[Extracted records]
■ ■ ■ ■ ■
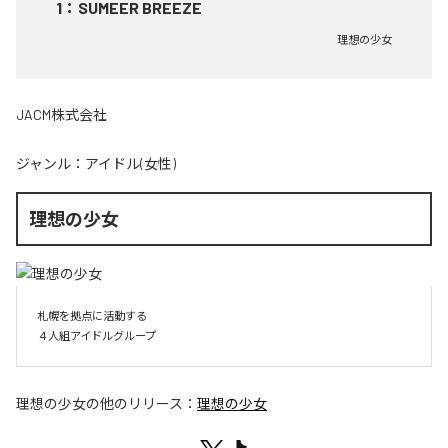
1
：
SUMEER BREEZE
理想の少女
JACM株式会社
ジャンル：
アイドル(女性)
理想の少女
札幌を拠点に活動する

４人組アイドルグループ
理想の少女
の他のリリース：
理想の少女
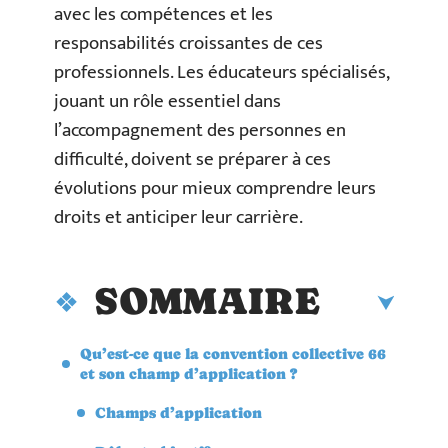
avec les compétences et les
responsabilités croissantes de ces
professionnels. Les éducateurs spécialisés,
jouant un rôle essentiel dans
l’accompagnement des personnes en
difficulté, doivent se préparer à ces
évolutions pour mieux comprendre leurs
droits et anticiper leur carrière.
SOMMAIRE
Qu’est-ce que la convention collective 66
et son champ d’application ?
Champs d’application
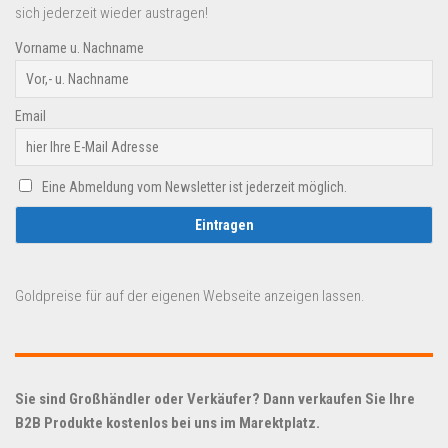
sich jederzeit wieder austragen!
Vorname u. Nachname
Email
Eine Abmeldung vom Newsletter ist jederzeit möglich.
Goldpreise für auf der eigenen Webseite anzeigen lassen.
Sie sind Großhändler oder Verkäufer? Dann verkaufen Sie Ihre
B2B Produkte kostenlos bei uns im Marektplatz.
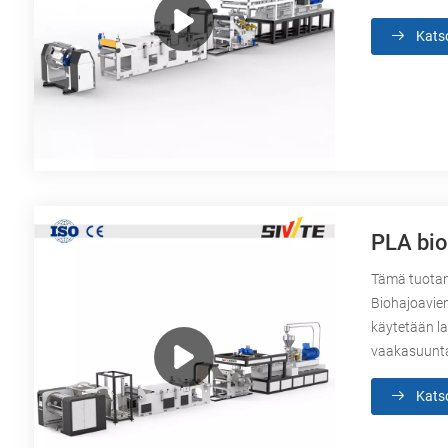
Kats
PLA bio
Tämä tuotan
Biohajoavien
käytetään la
vaakasuunta
Kats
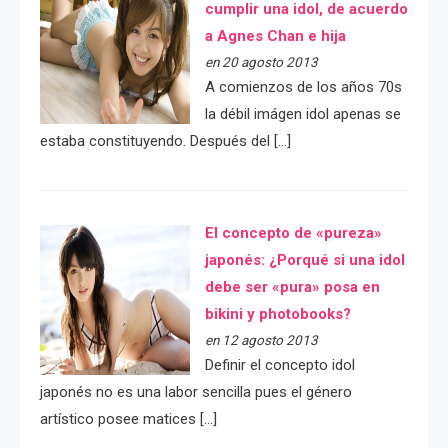
cumplir una idol, de acuerdo
a Agnes Chan e hija
en 20 agosto 2013
A comienzos de los años 70s
la débil imágen idol apenas se
estaba constituyendo. Después del […]
El concepto de «pureza»
japonés: ¿Porqué si una idol
debe ser «pura» posa en
bikini y photobooks?
en 12 agosto 2013
Definir el concepto idol
japonés no es una labor sencilla pues el género
artístico posee matices […]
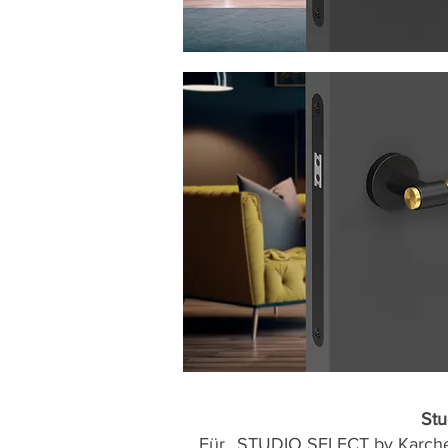
Stu
Für „STUDIO SELECT by Karcher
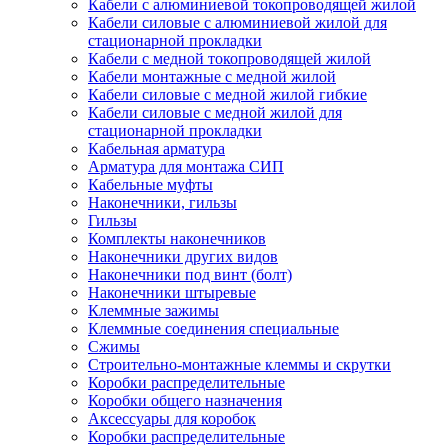
Кабели с алюминиевой токопроводящей жилой
Кабели силовые с алюминиевой жилой для
стационарной прокладки
Кабели с медной токопроводящей жилой
Кабели монтажные с медной жилой
Кабели силовые с медной жилой гибкие
Кабели силовые с медной жилой для
стационарной прокладки
Кабельная арматура
Арматура для монтажа СИП
Кабельные муфты
Наконечники, гильзы
Гильзы
Комплекты наконечников
Наконечники других видов
Наконечники под винт (болт)
Наконечники штыревые
Клеммные зажимы
Клеммные соединения специальные
Сжимы
Строительно-монтажные клеммы и скрутки
Коробки распределительные
Коробки общего назначения
Аксессуары для коробок
Коробки распределительные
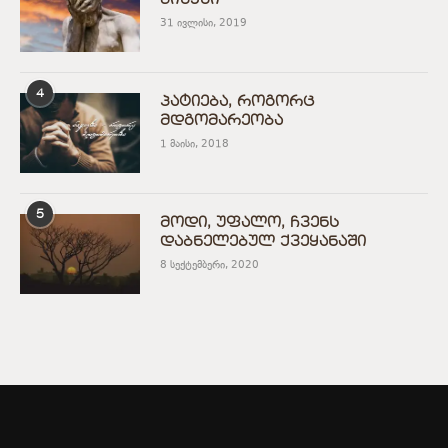
31 ივლისი, 2019
4
პატიება, როგორც
მდგომარეობა
1 მაისი, 2018
5
მოდი, უფალო, ჩვენს
დაბნელებულ ქვეყანაში
8 სექტემბერი, 2020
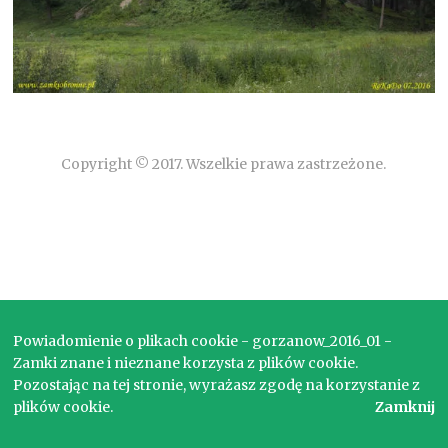
Copyright © 2017. Wszelkie prawa zastrzeżone.
Powiadomienie o plikach cookie - gorzanow_2016_01 -
Zamki znane i nieznane korzysta z plików cookie.
Pozostając na tej stronie, wyrażasz zgodę na korzystanie z
plików cookie.
Zamknij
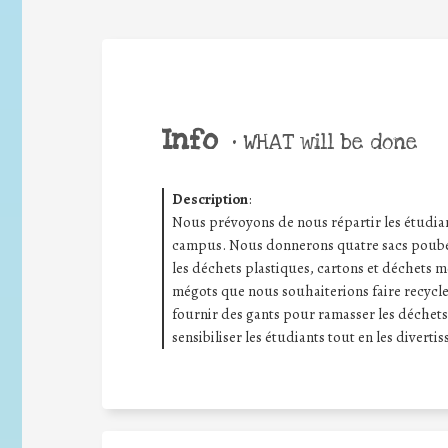
Info
•
WHAT will be done
Description
:
Nous prévoyons de nous répartir les étudian
campus. Nous donnerons quatre sacs poubelle
les déchets plastiques, cartons et déchets mé
mégots que nous souhaiterions faire recycl
fournir des gants pour ramasser les déchets
sensibiliser les étudiants tout en les divertis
■ ■ ■ ■ ■
— WHAT TO PRODUCE —
Only the lines above starting with the line with "Goldpreise für auf" and going on through the line with "artístico posee matices […]" belong in the answer; repeat them exactly, minus any picture.

— COMPLETED EXERCISE —
Goldpreise für auf der eigenen Webseite anzeigen lassen.
Sie sind Großhändler oder Verkäufer? Dann verkaufen Sie Ihre
B2B Produkte kostenlos bei uns im Marektplatz.
Kats
PLA bio
Tämä tuotan
Biohajoavien
käytetään la
vaakasuunta
Kats
cumplir una idol, de acuerdo
a Agnes Chan e hija
en 20 agosto 2013
A comienzos de los años 70s
la débil imágen idol apenas se
estaba constituyendo. Después del […]
El concepto de «pureza»
japonés: ¿Porqué si una idol
debe ser «pura» posa en
bikini y photobooks?
en 12 agosto 2013
Definir el concepto idol
japonés no es una labor sencilla pues el género
artístico posee matices […]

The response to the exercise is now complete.